Delete the Tweetbook and Snapstagram
May 15, 2019
A week and a half ago I deleted social media apps from my phone, and since then the results have been significant enough that I feel comfortable telling people that they should seriously consider doing the same.
I’ll clarify that I didn’t cut social media out of my life. I still have different messaging apps to keep in contact with people and when I get home at the end of the day, I’ll still open Facebook or Reddit on my computer and scroll a bit while I decompress. While I think that social media in general has many positive and negative effects on the human brain and society in general, that’s not what this experiment was about.

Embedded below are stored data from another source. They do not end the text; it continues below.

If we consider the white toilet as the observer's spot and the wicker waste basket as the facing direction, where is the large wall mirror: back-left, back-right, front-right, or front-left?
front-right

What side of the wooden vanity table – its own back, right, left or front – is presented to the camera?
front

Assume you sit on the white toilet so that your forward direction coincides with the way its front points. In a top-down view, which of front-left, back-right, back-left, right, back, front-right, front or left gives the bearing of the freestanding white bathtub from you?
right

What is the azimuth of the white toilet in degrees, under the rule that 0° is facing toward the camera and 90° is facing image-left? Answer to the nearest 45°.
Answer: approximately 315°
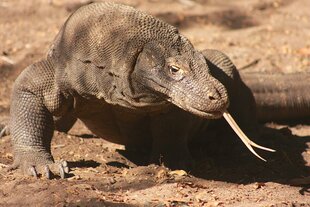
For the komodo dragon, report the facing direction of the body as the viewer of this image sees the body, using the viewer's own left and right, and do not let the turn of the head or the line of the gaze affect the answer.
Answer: facing the viewer and to the right of the viewer
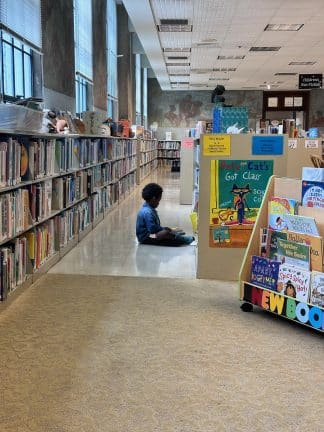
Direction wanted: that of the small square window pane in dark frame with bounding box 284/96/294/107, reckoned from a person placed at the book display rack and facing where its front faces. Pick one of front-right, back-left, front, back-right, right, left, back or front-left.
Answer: back-right

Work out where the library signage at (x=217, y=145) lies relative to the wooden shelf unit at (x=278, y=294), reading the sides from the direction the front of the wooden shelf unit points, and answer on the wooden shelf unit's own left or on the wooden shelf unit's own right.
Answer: on the wooden shelf unit's own right

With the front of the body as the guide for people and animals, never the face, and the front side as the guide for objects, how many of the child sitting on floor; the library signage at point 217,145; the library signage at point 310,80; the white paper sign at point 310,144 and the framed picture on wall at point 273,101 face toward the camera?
4

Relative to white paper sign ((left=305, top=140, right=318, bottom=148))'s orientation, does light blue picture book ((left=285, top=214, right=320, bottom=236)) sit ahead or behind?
ahead

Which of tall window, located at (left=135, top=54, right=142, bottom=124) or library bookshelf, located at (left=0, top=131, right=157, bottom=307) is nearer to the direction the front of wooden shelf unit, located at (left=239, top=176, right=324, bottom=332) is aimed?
the library bookshelf

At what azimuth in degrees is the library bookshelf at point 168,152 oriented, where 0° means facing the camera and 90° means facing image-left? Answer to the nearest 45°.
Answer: approximately 0°

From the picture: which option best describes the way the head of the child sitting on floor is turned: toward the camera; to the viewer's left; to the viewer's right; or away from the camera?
to the viewer's right

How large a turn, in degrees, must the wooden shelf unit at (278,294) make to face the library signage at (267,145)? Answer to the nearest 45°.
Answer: approximately 135° to its right

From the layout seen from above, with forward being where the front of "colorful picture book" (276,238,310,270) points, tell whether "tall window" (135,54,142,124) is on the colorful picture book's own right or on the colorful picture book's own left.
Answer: on the colorful picture book's own right
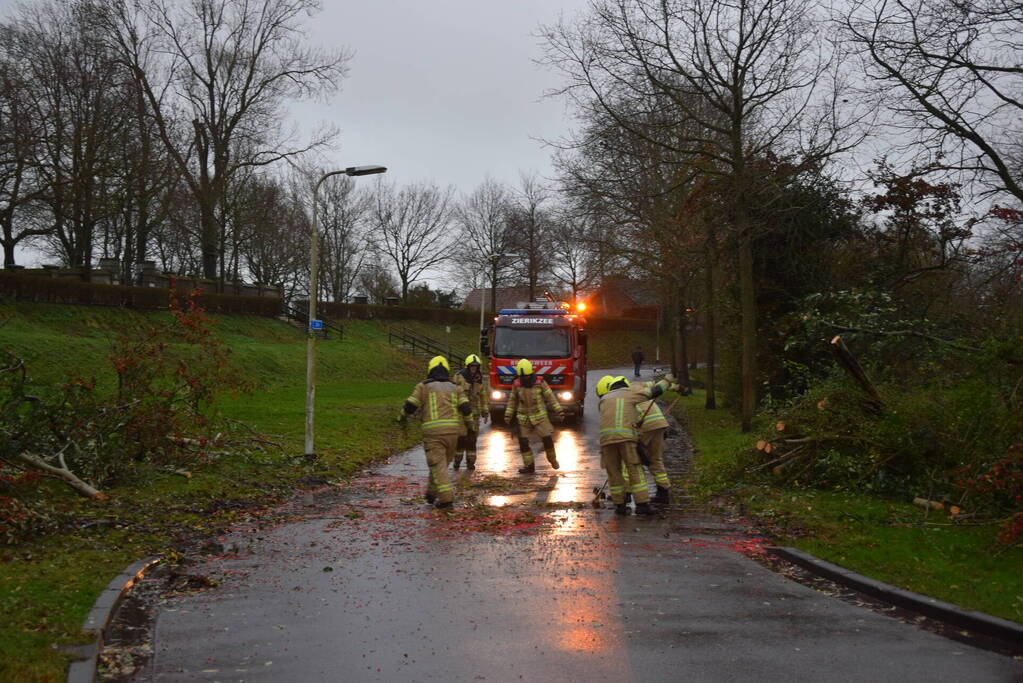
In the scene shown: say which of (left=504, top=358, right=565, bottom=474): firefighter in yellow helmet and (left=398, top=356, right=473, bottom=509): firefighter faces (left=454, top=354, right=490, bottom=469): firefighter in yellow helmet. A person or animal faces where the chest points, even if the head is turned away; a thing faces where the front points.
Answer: the firefighter

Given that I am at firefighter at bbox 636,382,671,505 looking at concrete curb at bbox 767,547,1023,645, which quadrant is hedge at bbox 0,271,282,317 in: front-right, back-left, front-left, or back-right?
back-right

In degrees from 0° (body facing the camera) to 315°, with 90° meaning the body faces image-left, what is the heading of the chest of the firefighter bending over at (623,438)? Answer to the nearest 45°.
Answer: approximately 180°

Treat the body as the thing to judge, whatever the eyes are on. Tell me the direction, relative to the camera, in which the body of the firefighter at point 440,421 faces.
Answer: away from the camera
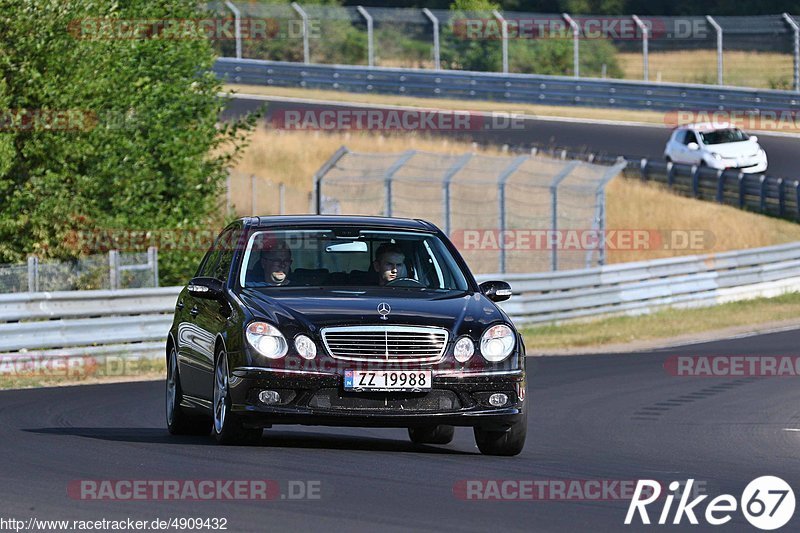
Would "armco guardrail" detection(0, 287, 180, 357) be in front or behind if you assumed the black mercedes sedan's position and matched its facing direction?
behind

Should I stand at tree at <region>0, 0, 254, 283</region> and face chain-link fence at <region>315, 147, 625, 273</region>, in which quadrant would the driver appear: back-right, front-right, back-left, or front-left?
back-right

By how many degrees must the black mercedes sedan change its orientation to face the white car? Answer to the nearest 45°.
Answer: approximately 180°

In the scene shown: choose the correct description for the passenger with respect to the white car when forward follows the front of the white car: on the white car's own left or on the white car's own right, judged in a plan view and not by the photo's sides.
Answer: on the white car's own right

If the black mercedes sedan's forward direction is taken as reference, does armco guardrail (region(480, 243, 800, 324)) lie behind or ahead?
behind

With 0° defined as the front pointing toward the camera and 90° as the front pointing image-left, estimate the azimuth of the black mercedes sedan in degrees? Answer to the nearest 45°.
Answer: approximately 0°

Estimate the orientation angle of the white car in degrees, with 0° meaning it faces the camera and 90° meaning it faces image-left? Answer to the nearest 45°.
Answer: approximately 315°

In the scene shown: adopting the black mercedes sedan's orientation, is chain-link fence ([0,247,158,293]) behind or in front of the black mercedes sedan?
behind

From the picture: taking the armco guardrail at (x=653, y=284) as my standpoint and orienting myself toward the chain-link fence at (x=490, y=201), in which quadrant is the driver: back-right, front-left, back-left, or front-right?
back-left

What I wanted to solve is the mindless opening of an app and scrolling just because it’s easy and there’s nothing better to do. I’ve increasingly noticed over the past few months a compulsive tendency to open Facebook, Instagram or Reddit and scroll through them, not even looking that hard at anything that passes by. I’m just using it as a filler during a moment when there’s nothing to do. That subconscious anxiety, that need to fill empty space, is what I wanted to correct.
So, I deleted those apps, and this is when the real introspective nightmare began. For the days following my purge, I would regularly go to mindlessly open the apps only to be struck with the realization that not only were they not around to save me from a boring or awkward moment, but also how much I was truly compulsively reaching for them. I could do my best to notice my own behaviors during normal times, but when it was so clearly put on display, I was shocked by how much of my time had been thrown into the void.

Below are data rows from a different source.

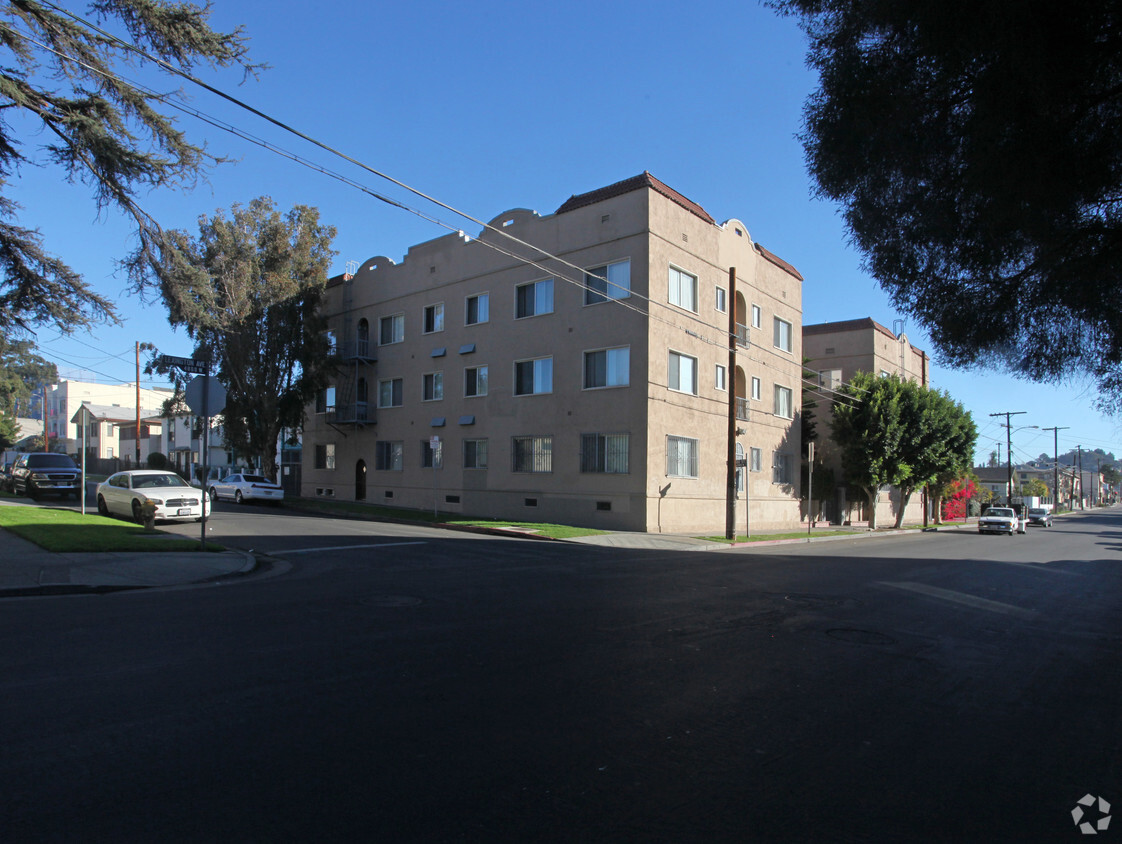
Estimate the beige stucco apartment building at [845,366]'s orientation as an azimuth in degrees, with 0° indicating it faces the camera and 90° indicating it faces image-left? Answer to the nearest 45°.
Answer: approximately 315°

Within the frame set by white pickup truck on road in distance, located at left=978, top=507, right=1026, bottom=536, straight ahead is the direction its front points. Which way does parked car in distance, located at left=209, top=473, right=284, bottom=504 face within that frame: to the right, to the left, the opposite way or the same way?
to the right

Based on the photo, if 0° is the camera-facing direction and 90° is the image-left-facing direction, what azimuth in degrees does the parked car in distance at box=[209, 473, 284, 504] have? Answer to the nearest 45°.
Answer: approximately 135°

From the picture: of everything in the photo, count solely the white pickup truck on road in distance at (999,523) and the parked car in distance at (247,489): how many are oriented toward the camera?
1

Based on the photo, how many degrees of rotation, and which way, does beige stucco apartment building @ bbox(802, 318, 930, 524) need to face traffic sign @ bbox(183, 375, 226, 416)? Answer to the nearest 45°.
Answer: approximately 45° to its right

This isn’t even because scrolling is bad. The problem is that it was unintentional. It seems like people like to think they’re aware of everything they do, totally in control of their decisions, but this experiment has shown how untrue that can be with certain mental processes. It makes sense, the apps are designed to grab your attention so you become a perfect advertisement-watching machine, but it is disturbing to realize about your own mind.

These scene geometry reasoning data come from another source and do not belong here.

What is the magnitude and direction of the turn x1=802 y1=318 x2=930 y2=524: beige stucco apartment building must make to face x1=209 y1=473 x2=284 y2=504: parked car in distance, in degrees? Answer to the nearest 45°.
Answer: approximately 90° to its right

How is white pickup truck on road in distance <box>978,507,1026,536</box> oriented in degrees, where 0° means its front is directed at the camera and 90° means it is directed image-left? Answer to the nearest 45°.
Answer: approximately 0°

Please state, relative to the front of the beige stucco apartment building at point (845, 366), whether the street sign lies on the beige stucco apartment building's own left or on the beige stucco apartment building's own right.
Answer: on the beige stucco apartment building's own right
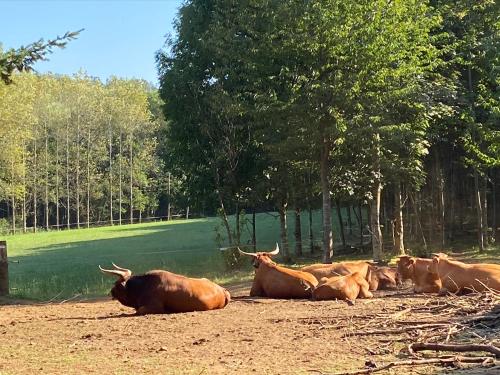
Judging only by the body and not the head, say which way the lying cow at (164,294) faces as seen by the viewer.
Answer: to the viewer's left

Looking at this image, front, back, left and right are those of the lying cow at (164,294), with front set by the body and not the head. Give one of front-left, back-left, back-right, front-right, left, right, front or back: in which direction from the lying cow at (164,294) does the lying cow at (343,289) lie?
back

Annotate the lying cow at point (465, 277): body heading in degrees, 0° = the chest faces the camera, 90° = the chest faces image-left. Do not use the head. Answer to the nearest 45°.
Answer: approximately 90°

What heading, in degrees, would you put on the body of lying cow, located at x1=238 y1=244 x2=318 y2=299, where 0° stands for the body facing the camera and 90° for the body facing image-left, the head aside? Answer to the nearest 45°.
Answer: approximately 90°

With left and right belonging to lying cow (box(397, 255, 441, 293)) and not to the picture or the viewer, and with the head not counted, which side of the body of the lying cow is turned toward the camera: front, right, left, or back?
left

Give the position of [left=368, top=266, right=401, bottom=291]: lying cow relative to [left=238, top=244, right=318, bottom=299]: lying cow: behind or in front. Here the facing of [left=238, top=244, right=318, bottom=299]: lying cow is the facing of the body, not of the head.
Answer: behind
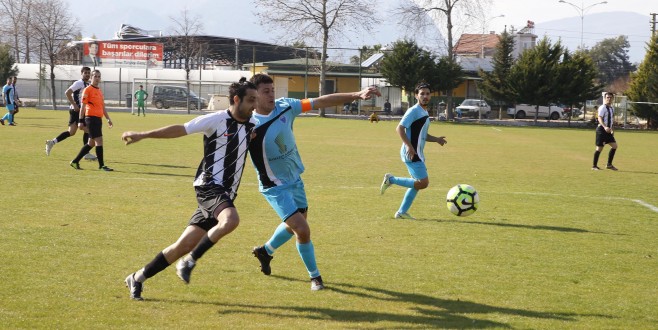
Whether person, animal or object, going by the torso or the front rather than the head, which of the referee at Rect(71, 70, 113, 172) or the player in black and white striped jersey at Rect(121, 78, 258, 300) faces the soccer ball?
the referee

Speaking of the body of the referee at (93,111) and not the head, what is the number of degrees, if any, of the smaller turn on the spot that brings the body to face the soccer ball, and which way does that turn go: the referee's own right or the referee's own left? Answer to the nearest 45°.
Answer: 0° — they already face it

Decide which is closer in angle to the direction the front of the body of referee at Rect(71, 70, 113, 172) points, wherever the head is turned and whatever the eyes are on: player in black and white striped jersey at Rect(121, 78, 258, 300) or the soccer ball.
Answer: the soccer ball

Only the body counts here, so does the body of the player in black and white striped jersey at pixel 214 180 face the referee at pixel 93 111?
no

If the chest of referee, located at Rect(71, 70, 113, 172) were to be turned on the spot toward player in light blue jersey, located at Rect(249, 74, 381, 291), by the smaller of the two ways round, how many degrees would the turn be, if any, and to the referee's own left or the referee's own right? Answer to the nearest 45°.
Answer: approximately 45° to the referee's own right

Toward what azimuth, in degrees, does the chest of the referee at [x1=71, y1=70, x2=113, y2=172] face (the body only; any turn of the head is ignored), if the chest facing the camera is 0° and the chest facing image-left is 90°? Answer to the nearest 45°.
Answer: approximately 315°

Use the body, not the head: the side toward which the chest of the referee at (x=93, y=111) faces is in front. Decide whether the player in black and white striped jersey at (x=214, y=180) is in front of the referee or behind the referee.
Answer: in front

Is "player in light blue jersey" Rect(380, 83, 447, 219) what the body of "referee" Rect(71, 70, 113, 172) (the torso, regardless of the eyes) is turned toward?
yes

I was bored a lot. I knew it would happen, but it’s still worth mentioning. This isn’t even necessarily a good or a bad thing, but I found that I suddenly had a lot more time sitting and waiting around that I had been glossing over. I had two new things to do. Number one: suck it up and just…be bored when there was no other option. Number two: for the longer breaks in my day, I had to find something else to do since I couldn’t just sit around when there’s a half-hour break between class. For instance, I began to read more and realized how much of my life the tweetbook and snapstagram had been taking. I used to read all the time. I loved it. But until recently I hadn’t touched a book in far too long.
My attention span changed. Reading more showed just how much my brain had a hard time focusing for a long period of time. I would go a few pages before the intrusive impulse to check my phone began to worm into my mind. This is one of the biggest negative effects of social media. Most of what I had been reading for a long time have been only a few sentences of a Reddit post or Facebook rant.
If you have the slightest twinge of relatability when I talk about wanting to read more, or a decreasing attention span or impulsive scrolling, I highly recommend you at least try it. I promise, if it throws your life into shambles, the apps will be waiting with open arms.
Paul Balcerak • May 22, 2019 at 12:05 pm
I’m a social media strategist, and I highly recommend doing this. In fact, I do it on a regular basis.
Obviously, my job requires me to be on social media somewhat regularly. But during weeks when I need to produce a high volume of work or have an important task I need to focus on, I’ll delete all the distracting apps off my phone and re-download them later. Some, I’ve just thrown into the metaphorical ocean permanently — like Snapchat, because I’m 35, and anyone who is 35 and on Snapchat is either trying to sell you something or lure you.
Plus, to paraphrase someone who said something on the internet that I saw once, how many Instagram posts do you have fond memories of? Compare that to: how many books can you recall reading? Or even just interesting articles from magazines?
There are some great apps for doing this on your desktop/laptop, too. I use News Feed Eradicator for Facebook (for Chrome — it blocks your News Feed but lets you do other stuff, like manage your clients’ Facebook pages) and Block Site (also Chrome) for Twitter and whatever else.
In short, as a social media professional, I endorse deleting your social media apps. At least temporarily.